(Source records)
============================================================
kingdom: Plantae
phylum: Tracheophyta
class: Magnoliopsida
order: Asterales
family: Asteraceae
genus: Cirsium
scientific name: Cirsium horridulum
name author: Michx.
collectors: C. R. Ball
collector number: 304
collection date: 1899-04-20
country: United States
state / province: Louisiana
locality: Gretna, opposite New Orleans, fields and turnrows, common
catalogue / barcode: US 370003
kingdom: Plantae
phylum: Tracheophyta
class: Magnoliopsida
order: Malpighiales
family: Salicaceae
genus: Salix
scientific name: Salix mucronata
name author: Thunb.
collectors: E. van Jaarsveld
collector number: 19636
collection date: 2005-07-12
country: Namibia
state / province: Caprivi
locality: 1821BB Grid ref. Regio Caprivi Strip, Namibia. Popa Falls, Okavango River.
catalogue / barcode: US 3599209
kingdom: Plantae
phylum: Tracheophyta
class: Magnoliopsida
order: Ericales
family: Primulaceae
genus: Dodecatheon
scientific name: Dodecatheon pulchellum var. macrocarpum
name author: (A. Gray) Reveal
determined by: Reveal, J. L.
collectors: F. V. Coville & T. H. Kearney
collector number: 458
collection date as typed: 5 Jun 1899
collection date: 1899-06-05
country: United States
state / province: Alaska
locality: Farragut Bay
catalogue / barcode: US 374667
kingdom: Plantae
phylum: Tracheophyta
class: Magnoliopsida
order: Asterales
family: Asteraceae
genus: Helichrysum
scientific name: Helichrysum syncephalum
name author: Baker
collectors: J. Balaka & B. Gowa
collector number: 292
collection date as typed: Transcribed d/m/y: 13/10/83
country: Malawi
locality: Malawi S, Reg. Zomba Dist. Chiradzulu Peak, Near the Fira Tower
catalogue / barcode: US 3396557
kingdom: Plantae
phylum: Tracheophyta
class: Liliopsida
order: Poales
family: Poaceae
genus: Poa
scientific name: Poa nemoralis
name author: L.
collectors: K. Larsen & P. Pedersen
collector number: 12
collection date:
============================================================
## WHAT IS NEEDED
Rewrite the source records, swapping every "locality" for "site" and leaving all else unchanged.

## TASK OUTPUT
kingdom: Plantae
phylum: Tracheophyta
class: Magnoliopsida
order: Asterales
family: Asteraceae
genus: Cirsium
scientific name: Cirsium horridulum
name author: Michx.
collectors: C. R. Ball
collector number: 304
collection date: 1899-04-20
country: United States
state / province: Louisiana
site: Gretna, opposite New Orleans, fields and turnrows, common
catalogue / barcode: US 370003
kingdom: Plantae
phylum: Tracheophyta
class: Magnoliopsida
order: Malpighiales
family: Salicaceae
genus: Salix
scientific name: Salix mucronata
name author: Thunb.
collectors: E. van Jaarsveld
collector number: 19636
collection date: 2005-07-12
country: Namibia
state / province: Caprivi
site: 1821BB Grid ref. Regio Caprivi Strip, Namibia. Popa Falls, Okavango River.
catalogue / barcode: US 3599209
kingdom: Plantae
phylum: Tracheophyta
class: Magnoliopsida
order: Ericales
family: Primulaceae
genus: Dodecatheon
scientific name: Dodecatheon pulchellum var. macrocarpum
name author: (A. Gray) Reveal
determined by: Reveal, J. L.
collectors: F. V. Coville & T. H. Kearney
collector number: 458
collection date as typed: 5 Jun 1899
collection date: 1899-06-05
country: United States
state / province: Alaska
site: Farragut Bay
catalogue / barcode: US 374667
kingdom: Plantae
phylum: Tracheophyta
class: Magnoliopsida
order: Asterales
family: Asteraceae
genus: Helichrysum
scientific name: Helichrysum syncephalum
name author: Baker
collectors: J. Balaka & B. Gowa
collector number: 292
collection date as typed: Transcribed d/m/y: 13/10/83
country: Malawi
site: Malawi S, Reg. Zomba Dist. Chiradzulu Peak, Near the Fira Tower
catalogue / barcode: US 3396557
kingdom: Plantae
phylum: Tracheophyta
class: Liliopsida
order: Poales
family: Poaceae
genus: Poa
scientific name: Poa nemoralis
name author: L.
collectors: K. Larsen & P. Pedersen
collector number: 12
collection date:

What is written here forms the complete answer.